→ MATERIALS PROVIDED
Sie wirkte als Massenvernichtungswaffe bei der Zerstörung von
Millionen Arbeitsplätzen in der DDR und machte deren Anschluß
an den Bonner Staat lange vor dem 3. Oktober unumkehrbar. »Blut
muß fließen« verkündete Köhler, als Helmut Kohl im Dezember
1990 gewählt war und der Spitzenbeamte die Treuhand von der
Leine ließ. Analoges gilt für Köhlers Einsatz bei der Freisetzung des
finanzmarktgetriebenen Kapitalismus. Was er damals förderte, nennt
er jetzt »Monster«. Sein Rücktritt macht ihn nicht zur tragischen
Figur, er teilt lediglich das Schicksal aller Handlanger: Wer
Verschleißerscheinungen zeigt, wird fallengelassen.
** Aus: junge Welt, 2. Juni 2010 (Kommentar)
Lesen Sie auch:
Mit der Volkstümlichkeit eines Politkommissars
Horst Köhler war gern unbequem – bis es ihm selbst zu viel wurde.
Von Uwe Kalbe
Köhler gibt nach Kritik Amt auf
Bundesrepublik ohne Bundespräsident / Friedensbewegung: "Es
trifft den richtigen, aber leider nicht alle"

→ INSTRUCTIONS FOR THE TASK
At the line containing "Juni 2010 (Kommentar)", start copying. Continue exactly through the final line of the entries above and stop there.

→ YOUR RESPONSE
** Aus: junge Welt, 2. Juni 2010 (Kommentar)
Lesen Sie auch:
Mit der Volkstümlichkeit eines Politkommissars
Horst Köhler war gern unbequem – bis es ihm selbst zu viel wurde.
Von Uwe Kalbe
Köhler gibt nach Kritik Amt auf
Bundesrepublik ohne Bundespräsident / Friedensbewegung: "Es
trifft den richtigen, aber leider nicht alle"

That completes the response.